# [Given records]
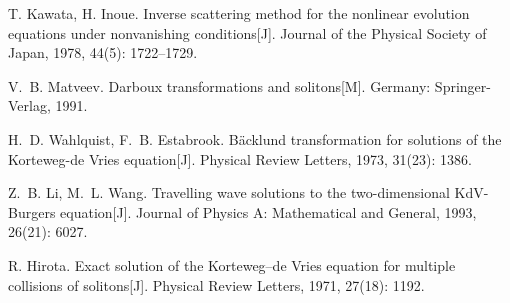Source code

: \begin{thebibliography}{100}
\providecommand{\bibauthor}[1]{#1}
\providecommand{\bibeditor}[1]{#1}
\providecommand{\bibtranslator}[1]{#1}
\providecommand{\bibtitle}[1]{#1}
\providecommand{\bibbooktitle}[1]{#1}
\providecommand{\bibjournal}[1]{#1}
\providecommand{\bibmark}[1]{#1}
\providecommand{\bibcountry}[1]{#1}
\providecommand{\bibpatentid}[1]{#1}
\providecommand{\bibedition}[1]{#1}
\providecommand{\biborganization}[1]{#1}
\providecommand{\bibaddress}[1]{#1}
\providecommand{\bibpublisher}[1]{#1}
\providecommand{\bibinstitution}[1]{#1}
\providecommand{\bibschool}[1]{#1}
\providecommand{\bibvolume}[1]{#1}
\providecommand{\bibnumber}[1]{#1}
\providecommand{\bibversion}[1]{#1}
\providecommand{\bibpages}[1]{#1}
\providecommand{\bibmodifydate}[1]{#1}
\providecommand{\bibcitedate}[1]{#1}
\providecommand{\bibyear}[1]{#1}
\providecommand{\bibdate}[1]{#1}
\providecommand{\biburl}[1]{\newline\url{#1}}

\bibauthor{T. Kawata\@, H. Inoue}\@. \bibtitle{Inverse scattering method for
  the nonlinear evolution equations under nonvanishing
  conditions}\bibmark{[J]}\@. \bibjournal{Journal of the Physical Society of
  Japan}\@, \bibyear{1978}\@,
  \bibvolume{44}\bibnumber{(5)}\thinspace{}\textnormal{:
  }\bibpages{1722\thinspace{}\textnormal{--}\thinspace{}1729}\@.

\bibauthor{V.~B. Matveev}\@. \bibbooktitle{Darboux transformations and
  solitons}\bibmark{[M]}\@. \bibaddress{Germany}\thinspace{}\textnormal{:
  }\bibpublisher{Springer-Verlag}\@, \bibyear{1991}\@.

\bibauthor{H.~D. Wahlquist\@, F.~B. Estabrook}\@. \bibtitle{B{\"a}cklund
  transformation for solutions of the Korteweg-de Vries
  equation}\bibmark{[J]}\@. \bibjournal{Physical Review Letters}\@,
  \bibyear{1973}\@, \bibvolume{31}\bibnumber{(23)}\thinspace{}\textnormal{:
  }\bibpages{1386}\@.

\bibauthor{Z.~B. Li\@, M.~L. Wang}\@. \bibtitle{Travelling wave solutions to
  the two-dimensional KdV-Burgers equation}\bibmark{[J]}\@. \bibjournal{Journal
  of Physics A: Mathematical and General}\@, \bibyear{1993}\@,
  \bibvolume{26}\bibnumber{(21)}\thinspace{}\textnormal{: }\bibpages{6027}\@.

\bibauthor{R. Hirota}\@. \bibtitle{Exact solution of the Korteweg--de Vries
  equation for multiple collisions of solitons}\bibmark{[J]}\@.
  \bibjournal{Physical Review Letters}\@, \bibyear{1971}\@,
  \bibvolume{27}\bibnumber{(18)}\thinspace{}\textnormal{: }\bibpages{1192}\@.


\end{thebibliography}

# [What you should do]
Each line from the one with "the nonlinear evolution" through the last line of the records must be written out word for word. Include nothing else.

# [Your solution]
  the nonlinear evolution equations under nonvanishing
  conditions}\bibmark{[J]}\@. \bibjournal{Journal of the Physical Society of
  Japan}\@, \bibyear{1978}\@,
  \bibvolume{44}\bibnumber{(5)}\thinspace{}\textnormal{:
  }\bibpages{1722\thinspace{}\textnormal{--}\thinspace{}1729}\@.

\bibauthor{V.~B. Matveev}\@. \bibbooktitle{Darboux transformations and
  solitons}\bibmark{[M]}\@. \bibaddress{Germany}\thinspace{}\textnormal{:
  }\bibpublisher{Springer-Verlag}\@, \bibyear{1991}\@.

\bibauthor{H.~D. Wahlquist\@, F.~B. Estabrook}\@. \bibtitle{B{\"a}cklund
  transformation for solutions of the Korteweg-de Vries
  equation}\bibmark{[J]}\@. \bibjournal{Physical Review Letters}\@,
  \bibyear{1973}\@, \bibvolume{31}\bibnumber{(23)}\thinspace{}\textnormal{:
  }\bibpages{1386}\@.

\bibauthor{Z.~B. Li\@, M.~L. Wang}\@. \bibtitle{Travelling wave solutions to
  the two-dimensional KdV-Burgers equation}\bibmark{[J]}\@. \bibjournal{Journal
  of Physics A: Mathematical and General}\@, \bibyear{1993}\@,
  \bibvolume{26}\bibnumber{(21)}\thinspace{}\textnormal{: }\bibpages{6027}\@.

\bibauthor{R. Hirota}\@. \bibtitle{Exact solution of the Korteweg--de Vries
  equation for multiple collisions of solitons}\bibmark{[J]}\@.
  \bibjournal{Physical Review Letters}\@, \bibyear{1971}\@,
  \bibvolume{27}\bibnumber{(18)}\thinspace{}\textnormal{: }\bibpages{1192}\@.


\end{thebibliography}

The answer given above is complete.